Task prompt: Restate the text on NVIDIA's AI investments from "A hard-to-replicate competitive" up to and including "and cloud partners.", and swap "rack design" for "server design".

Provided passage:

The concern is circularity: NVIDIA invests in companies that buy, deploy, or depend on its technology. In some cases, these companies might use the capacity built to sell cloud services to third parties. Others could end up generating more demand for NVIDIA itself. The line between strategic investment and indirect sales financing becomes less clear.
This resembles the vendor financing during the dot-com bubble. In the late nineties, some companies financed customers to boost sales, inflating revenues that later proved less solid. Today’s situation isn’t identical: AI demand is real, with increasing spending from actual customers and tangible energy and capacity constraints. Still, over-extrapolating the trend carries risks.
For investors, the question is not only how much NVIDIA sells but who is financing the infrastructure enabling those sales. If neoclouds, data centers, and AI labs secure clients, contracts, and sustainable margins, investments will support a long-term ecosystem. If part of that demand relies excessively on cheap capital, high valuations, and cross-financing, the market may re-evaluate its expectations.
A hard-to-replicate competitive advantage
Beyond financial debates, NVIDIA is building a competitive moat that extends well beyond CUDA and GPUs. The company seeks to control the entire AI stack: accelerators, networks, CPUs, DPUs, switches, software, rack design, photonics, data centers, and cloud partners.

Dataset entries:
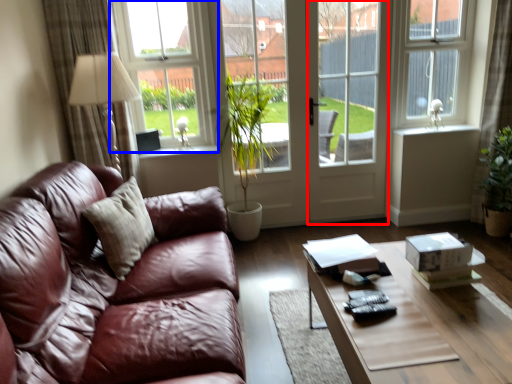
Question: Which object appears closest to the camera in this image, screen door (highlighted by a red box) or window (highlighted by a blue box)?

Choices:
 (A) screen door
 (B) window

Answer: (B)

Reply to the exercise:
A hard-to-replicate competitive advantage
Beyond financial debates, NVIDIA is building a competitive moat that extends well beyond CUDA and GPUs. The company seeks to control the entire AI stack: accelerators, networks, CPUs, DPUs, switches, software, server design, photonics, data centers, and cloud partners.